Arrêt du 14 mai 2014  
 
Ire Cour de droit public  
 
Composition 
MM. les Juges fédéraux Fonjallaz, Président, 
Aemisegger et Chaix. 
Greffière: Mme Kropf. 
 
Participants à la procédure 
A.________, représenté par Me Robert Ayrton, avocat, 
recourant, 
 
contre  
 
Ministère public central du canton de Vaud.  
 
Objet 
Procédure pénale, séquestre, 
 
recours contre l'arrêt de la Chambre des recours pénale du Tribunal cantonal du canton de Vaud du 27 février 2014. 
 
 
Faits:  
 
A.   
A.________ fait l'objet d'une instruction pénale pour tentative d'assassinat, voies de fait, mise en danger de la vie d'autrui, dommages à la propriété, calomnie et subsidiairement diffamation, injure, utilisation abusive d'une installation de télécommunication, menaces, violation de domicile et insoumission à une décision d'autorité. Il lui est notamment reproché d'avoir, le 11 juin 2013, au domicile de son épouse à B.________, menacé celle-ci avec une arme à feu, de l'avoir atteinte à la cuisse droite, d'avoir ensuite défoncé la porte de la salle de bain dans laquelle s'étaient réfugiés son épouse, sa fille et ses beaux-parents, d'avoir alors fait feu, blessant de la sorte sa belle-mère à l'abdomen et son beau-père à la main. 
Depuis son interpellation par la police le 11 juin 2013, A.________ se trouve en détention provisoire. 

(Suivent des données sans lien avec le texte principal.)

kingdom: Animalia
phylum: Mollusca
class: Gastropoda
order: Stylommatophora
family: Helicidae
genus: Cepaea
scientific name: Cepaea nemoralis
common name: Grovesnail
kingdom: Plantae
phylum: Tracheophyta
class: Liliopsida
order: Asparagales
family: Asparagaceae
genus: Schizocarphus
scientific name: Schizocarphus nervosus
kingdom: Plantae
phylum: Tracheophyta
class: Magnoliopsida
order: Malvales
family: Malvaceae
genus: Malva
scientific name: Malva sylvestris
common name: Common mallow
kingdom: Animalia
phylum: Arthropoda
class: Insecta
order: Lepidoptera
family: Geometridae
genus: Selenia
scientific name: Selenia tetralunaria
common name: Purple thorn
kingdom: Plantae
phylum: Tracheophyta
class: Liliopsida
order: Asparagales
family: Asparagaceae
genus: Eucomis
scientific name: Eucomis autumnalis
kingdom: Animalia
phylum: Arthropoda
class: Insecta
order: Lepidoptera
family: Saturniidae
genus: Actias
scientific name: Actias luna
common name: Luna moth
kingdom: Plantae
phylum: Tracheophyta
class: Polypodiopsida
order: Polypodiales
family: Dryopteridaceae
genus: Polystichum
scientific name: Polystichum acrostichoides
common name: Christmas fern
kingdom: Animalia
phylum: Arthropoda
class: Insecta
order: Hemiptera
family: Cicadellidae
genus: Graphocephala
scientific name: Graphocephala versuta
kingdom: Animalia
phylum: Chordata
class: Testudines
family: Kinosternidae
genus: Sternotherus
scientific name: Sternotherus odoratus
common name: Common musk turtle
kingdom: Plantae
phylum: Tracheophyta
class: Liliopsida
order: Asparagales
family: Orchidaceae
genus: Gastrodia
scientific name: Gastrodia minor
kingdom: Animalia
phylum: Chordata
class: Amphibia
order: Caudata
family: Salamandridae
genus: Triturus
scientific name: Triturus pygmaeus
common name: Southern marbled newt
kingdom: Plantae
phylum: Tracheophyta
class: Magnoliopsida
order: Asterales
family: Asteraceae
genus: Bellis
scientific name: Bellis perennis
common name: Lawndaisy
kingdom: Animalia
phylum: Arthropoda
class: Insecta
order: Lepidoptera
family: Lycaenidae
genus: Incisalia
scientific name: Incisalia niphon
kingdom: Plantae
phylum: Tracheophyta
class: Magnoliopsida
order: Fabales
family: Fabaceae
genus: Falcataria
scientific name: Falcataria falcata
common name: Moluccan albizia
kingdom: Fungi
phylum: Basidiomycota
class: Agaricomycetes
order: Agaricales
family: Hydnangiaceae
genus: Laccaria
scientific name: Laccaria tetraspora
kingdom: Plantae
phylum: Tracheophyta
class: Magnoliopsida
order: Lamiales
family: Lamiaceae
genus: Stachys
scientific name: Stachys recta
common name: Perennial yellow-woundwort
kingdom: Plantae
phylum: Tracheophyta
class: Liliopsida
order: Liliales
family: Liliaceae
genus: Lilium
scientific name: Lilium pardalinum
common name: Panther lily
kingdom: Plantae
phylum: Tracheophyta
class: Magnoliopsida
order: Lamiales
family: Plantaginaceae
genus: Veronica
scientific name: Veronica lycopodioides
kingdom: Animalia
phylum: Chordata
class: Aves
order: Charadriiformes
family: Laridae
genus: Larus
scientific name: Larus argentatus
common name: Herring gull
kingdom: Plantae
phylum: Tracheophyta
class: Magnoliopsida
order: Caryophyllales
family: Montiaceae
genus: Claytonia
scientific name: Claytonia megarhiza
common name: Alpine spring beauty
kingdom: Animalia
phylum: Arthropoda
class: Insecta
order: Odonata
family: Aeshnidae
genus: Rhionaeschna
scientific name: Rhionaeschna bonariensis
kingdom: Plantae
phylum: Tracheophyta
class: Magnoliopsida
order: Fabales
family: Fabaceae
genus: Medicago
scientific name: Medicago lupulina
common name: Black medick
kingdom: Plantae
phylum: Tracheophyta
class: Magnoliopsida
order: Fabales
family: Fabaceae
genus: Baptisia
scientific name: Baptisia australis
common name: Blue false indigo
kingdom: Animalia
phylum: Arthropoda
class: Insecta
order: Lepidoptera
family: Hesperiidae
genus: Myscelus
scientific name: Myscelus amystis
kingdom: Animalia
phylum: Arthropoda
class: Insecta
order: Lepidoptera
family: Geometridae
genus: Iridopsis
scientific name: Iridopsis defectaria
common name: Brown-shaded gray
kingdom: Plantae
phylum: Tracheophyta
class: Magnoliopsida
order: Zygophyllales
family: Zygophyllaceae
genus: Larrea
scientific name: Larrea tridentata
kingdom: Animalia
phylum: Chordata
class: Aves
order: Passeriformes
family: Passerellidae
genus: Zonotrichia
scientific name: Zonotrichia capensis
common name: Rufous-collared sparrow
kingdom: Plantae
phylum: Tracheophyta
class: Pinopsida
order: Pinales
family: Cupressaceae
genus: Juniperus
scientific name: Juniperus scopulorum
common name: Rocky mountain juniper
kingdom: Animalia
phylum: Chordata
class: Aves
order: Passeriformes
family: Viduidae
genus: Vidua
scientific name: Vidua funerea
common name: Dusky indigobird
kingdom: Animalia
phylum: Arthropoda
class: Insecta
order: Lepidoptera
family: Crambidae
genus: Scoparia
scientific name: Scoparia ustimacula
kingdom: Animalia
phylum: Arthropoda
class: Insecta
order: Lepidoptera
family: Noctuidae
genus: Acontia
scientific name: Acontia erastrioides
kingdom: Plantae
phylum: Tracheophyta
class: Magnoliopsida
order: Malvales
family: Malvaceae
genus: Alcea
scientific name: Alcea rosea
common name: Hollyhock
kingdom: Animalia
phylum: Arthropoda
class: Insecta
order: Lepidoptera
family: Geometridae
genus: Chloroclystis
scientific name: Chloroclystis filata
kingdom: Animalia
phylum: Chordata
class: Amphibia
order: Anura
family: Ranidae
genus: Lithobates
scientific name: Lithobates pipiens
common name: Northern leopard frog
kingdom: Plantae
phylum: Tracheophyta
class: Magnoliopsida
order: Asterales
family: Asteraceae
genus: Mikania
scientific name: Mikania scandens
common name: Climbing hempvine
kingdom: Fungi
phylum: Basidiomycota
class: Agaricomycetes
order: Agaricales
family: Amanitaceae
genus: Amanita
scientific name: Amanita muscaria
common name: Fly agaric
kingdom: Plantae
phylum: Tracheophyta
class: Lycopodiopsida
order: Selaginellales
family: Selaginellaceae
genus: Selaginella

Par ordonnance du 31 janvier 2014, le Ministère public de l'arrondissement de l'Est vaudois a séquestré le montant de 18'000 fr. appartenant à l'intéressé afin de couvrir une partie des frais d'enquête; à ce stade, ceux-ci - sans tenir compte des indemnités qui seront dues aux défenseurs d'office - s'élevaient à environ 12'000 fr. Le 27 février 2014, la Chambre des recours pénale du Tribunal cantonal vaudois a rejeté le recours intenté par l'intéressé contre cette décision. 
 
B.   
Par acte du 7 avril 2014, A.________ forme un recours en matière pénale contre ce jugement, concluant à son annulation et à la levée en sa faveur du séquestre prononcé sur le montant de 18'000 fr. Il demande aussi le renvoi de la cause à l'autorité précédente pour nouvelle décision et sollicite l'octroi de l'assistance judiciaire. 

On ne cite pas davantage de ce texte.